### ОТРЫВОК ТЕКСТА
----------------------------------------
– Ничего не выйдет. Издателей нет, а без них деньги контора не выплатит.
– Почему не выйдет? – изумился Грин. – Выйдет, еще как выйдет! Я подожду прихода издателей и сам поговорю с ними. Не люблю я эту людскую разновидность, но разговаривать с ними люблю.
Он снял пальто, повесил его на спинку стула, кряхтя взобрался на диван. Вскоре он повернулся лицом к спинке дивана и легкое всхрапывание послышалось в комнате.
Раздался телефонный звонок. Звонил издатель, я рассказал ему ситуацию.
– Ладно, – сказал недовольный Борис Соломонович Залшупин, – позвоню немного позже.
Позвонил позже. Ничего не изменилось, вопрос не разрешался. Раздраженный издатель предложил мне выдать настойчивому писателю пятьдесят рублей и «сплавить» его.
Я разбудил Грина и сообщил о решении издателя. Увы, Грина это не устраивало. Он, твердо убежденный в своем праве, требовал все сто.
Новый звонок по телефону, печальная информация и рев издателя.
– Дайте ему сто рублей, пусть отвяжется.
Получив сто рублей, Грин снисходительно похлопал меня по плечу и назидательно сказал: «Вот как нужно с ними действовать, иначе эти людишки не понимают. Не забудьте, что мы торгуем своим творчеством, силой мышления, фантазией, своим вдохновением! Пока!»
И. Хейсин о А. Грине. Воспоминания об Александре Грине. Л, 1972
В июле 1916 года Александр Грин ненадолго приезжал в Вятку и жил у мачехи в доме Нурминских на Кикиморской улице (в настоящее время улица Водопроводная, 12) около двух недель.
В декабре 1916 года за непочтительное высказывание о царствующей династии Романовых в ресторане Александра Грина выслали из Петрограда в Финляндию, в поселке Лунатиокки, расположенный в 70 километрах от Петрограда.
Узнав о Февральской революции 1917 года писатель пешком ушел в Петроград, где стал активно печататься в журналах.
В 1917 году у А.С. Грина было 54 публикации, в 1918 – 35. Он печатался ежемесячно в «Огоньке», «Новом Сатириконе», «Биче», «Свободном журнале», «Синем журнале», «Петроградском голосе», «Чертовой перечнице», «Честном слове», «Мире», «Журнале для всех», «Пламени», «Всевидящем Оке», других изданиях.
В 1918 году А.С. Грин жил в Москве на Якиманке, у своего товарища Николая Вержбицкого, работал в «Газете для всех», «Честном слове», других изданиях.
Лето 1918 года Грин провел под Москвой, в Барвихе.
----------------------------------------
### СПИСОК ЗАДАНИЙ
• a. Выпишите все годы, которые упомянуты в тексте об Александре Грине, без повторов.
• b. Продолжите текст об Александре Грине с того места, где он обрывается.

### ИСХОДНЫЕ МАТЕРИАЛЫ
----------------------------------------
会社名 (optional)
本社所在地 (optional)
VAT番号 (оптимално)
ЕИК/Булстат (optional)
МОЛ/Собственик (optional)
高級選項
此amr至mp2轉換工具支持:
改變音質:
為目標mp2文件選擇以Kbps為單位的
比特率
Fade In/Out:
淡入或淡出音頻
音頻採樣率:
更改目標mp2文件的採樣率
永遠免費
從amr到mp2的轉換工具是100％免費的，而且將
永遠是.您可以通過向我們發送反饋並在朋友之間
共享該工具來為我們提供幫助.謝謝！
----------------------------------------
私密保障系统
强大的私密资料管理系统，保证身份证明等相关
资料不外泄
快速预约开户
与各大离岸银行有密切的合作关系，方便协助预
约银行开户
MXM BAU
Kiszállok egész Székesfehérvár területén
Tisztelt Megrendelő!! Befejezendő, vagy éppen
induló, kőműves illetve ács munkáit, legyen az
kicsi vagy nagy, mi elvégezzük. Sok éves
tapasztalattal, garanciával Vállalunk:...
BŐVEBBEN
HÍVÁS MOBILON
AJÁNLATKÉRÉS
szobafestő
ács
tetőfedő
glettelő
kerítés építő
----------------------------------------
### ОЖИДАЕМЫЕ ОТВЕТЫ
• a. 1916, 1917, 1918, 1972

• b.
А. Андреев. Жизнь Александра Грина
Надо было писать, зарабатывать на жизнь. Быстрее всего дело оборачивалось в еженедельных журналах. Туда можно было принести рассказ или стихотворение и тут же получить от редактора записку в бухгалтерию с просьбой – выдать подателю такую-то сумму. Суммы были невелики: за рассказ размером в пол-листа Грину платили 60–70 рублей.
В нашей комнате было темновато. Для работы мы занимали места на двух смежных подоконниках – Грин слева, я справа. Работали молча. Грин писал на отдельных небольших листках, разборчивым почерком, с небольшим количеством поправок.
Когда мы жили в Барвихе, у Грина не было никаких средств к существованию. Чем он жил в это время, трудно было догадаться. И имущества у него никакого не было, кроме чемоданчика со сменой белья и куском мыла.
Устроившись на балконе у крестьянина-дачевладельца, он спал на войлоке, брошенном на сундук. А днем, свернув войлок в трубку, на этом же сундуке писал и ел, сидя на низенькой скамеечке. Хлебных карточек у него не было. Да и хлеба в то время выдавали по сто граммов в день.
Иногда Грин ночью уходил в поле и выгребал руками картофелины величиной с грецкий орех. Ел их сырыми, немного подсаливая. Варить было нельзя – хозяин, узнав об этом, немедленно выгнал бы постояльца.
Н. Вержбицкий. Воспоминания об Александре Грине. Л, 1972
Осенью 1918 года А.С. Грин переехал в Петроград.
А. Андреев. Жизнь Александра Грина
Помню, осенью 1918 года Александр Степанович сказал мне:
– Я женился, переехал к Марии Владиславовне Долидзе. Я там хозяин, сижу за обеденным столом в кресле. Завтра у нас прием – гости.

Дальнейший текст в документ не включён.